In contrast to the gaunt, priestlike (or creepy, depending on your point of view) Burroughs, who lived in his own room on an upper floor, the three younger men (and Corso was the youngest of all) run wild like especially Rabelesian college kids on a spree. Invited to meet the French surrealists, they arrive ecstatically drunk, crawl around on all fours barking like dogs in what they thought was an appropriately Surrealist action. Corso, I think it was, jumped on Breton's lap and chewed on his tie. Breton and most of the other guests, good Parisian bourgeoisie despite their pretensions, were not amused by this behaviour. Duchamp, the exception, was charmed by their very American irreverence and energy.

In this charming half-hour short by film-maker Francois Bernadi, which was shot in 1996 shortly before Herbert Huncke's death, Corso and Huncke read at the St. Mark's Poetry Project and are interviewed separately. Corso is irascible, brittle; Huncke is more amenable, sitting at a desk in his room in the Chelsea Hotel. We see the lobby of the Chelsea, and the 42nd that Huncke first discovered in the '50s. Of this discovery, Huncke says:

"I liked the lights, I liked the way people moved. It was fresh. . . people seemed a lot freer in their actions than people did elsewhere."

Corso, who also hustled on 42nd for a time, getting older men to take him out to dinner then running off, remembers the Deuce in less romantic terms:

"The most deplorable area to hang around -- only the lowest of the low hang around there, if you've got nothing to offer society or even themselves . . . there was no class there."



THE BURNING GHAT
Starring beat icon Herbert Huncke (1915-1996) in his sole acting role, The Burning Ghat was filmed on location in Huncke's then apartment on Henry Street in Brooklyn, New York.
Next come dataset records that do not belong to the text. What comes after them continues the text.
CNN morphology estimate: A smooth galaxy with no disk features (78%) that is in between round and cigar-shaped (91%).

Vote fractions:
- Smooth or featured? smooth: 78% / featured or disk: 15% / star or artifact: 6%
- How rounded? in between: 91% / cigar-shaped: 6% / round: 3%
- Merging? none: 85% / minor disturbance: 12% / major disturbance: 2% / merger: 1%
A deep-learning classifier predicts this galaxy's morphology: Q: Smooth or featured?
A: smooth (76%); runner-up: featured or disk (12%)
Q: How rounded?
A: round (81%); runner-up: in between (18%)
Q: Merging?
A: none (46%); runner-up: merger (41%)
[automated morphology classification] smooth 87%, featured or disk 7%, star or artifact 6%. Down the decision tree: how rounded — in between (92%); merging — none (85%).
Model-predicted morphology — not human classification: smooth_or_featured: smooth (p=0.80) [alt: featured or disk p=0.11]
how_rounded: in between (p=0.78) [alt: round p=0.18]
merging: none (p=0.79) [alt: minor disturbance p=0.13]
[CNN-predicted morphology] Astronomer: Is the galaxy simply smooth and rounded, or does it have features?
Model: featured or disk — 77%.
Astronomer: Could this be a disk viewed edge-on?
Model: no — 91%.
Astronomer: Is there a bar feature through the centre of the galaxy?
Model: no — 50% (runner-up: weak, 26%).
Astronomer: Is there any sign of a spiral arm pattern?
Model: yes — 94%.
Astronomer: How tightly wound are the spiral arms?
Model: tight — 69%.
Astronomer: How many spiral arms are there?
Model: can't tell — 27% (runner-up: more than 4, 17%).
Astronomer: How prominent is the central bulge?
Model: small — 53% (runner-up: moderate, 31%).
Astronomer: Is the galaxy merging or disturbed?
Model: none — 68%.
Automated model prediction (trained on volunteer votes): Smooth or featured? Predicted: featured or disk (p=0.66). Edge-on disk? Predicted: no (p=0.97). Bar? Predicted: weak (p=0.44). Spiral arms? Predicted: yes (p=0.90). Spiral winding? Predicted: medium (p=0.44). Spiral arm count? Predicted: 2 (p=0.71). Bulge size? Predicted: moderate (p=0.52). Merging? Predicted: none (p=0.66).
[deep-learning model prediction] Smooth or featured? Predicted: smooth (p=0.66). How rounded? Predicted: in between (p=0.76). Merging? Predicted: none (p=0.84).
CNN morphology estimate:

Co-starring his longtime companion Louis Cartwright (later murdered in the East Village in 1994), the film was written and directed by James Rasin (Beautiful Darling: The Life and Times of Candy Darling, Andy Warhol Superstar) and Jerome Poynton. It was edited by Francois Bernadi (director: Walking the Dog, Original Beats, for a kiss..., The last boat), and shot by Michael Slovis (Emmy Award winning cinematographer of "Breaking Bad").

Although conceived and scripted as a dramatic short, the film incorporates documentary elements reflecting the real life relationship between Huncke and Louis. Allen Ginsberg wrote of the film, "O Rare Herbert Huncke, live on film! The Burning Ghat features late-in-lifetime old partners Huncke & Louis playing characters beyond themselves with restrained solid self-awareness, their brief masquerade of soul climaxing in an inspired moment's paradox bittersweet as an O'Henry's tale's last twist". Harry Smith said of the film, "It should have been longer".

The Burning Ghat was featured at the 53rd Venice Biennial, and included in the Whitney Museum's "Beat Culture and the New America" show of 1996. It won the Gold Plaque Award for Best Short Film at the 1990 Chicago International Film Festival.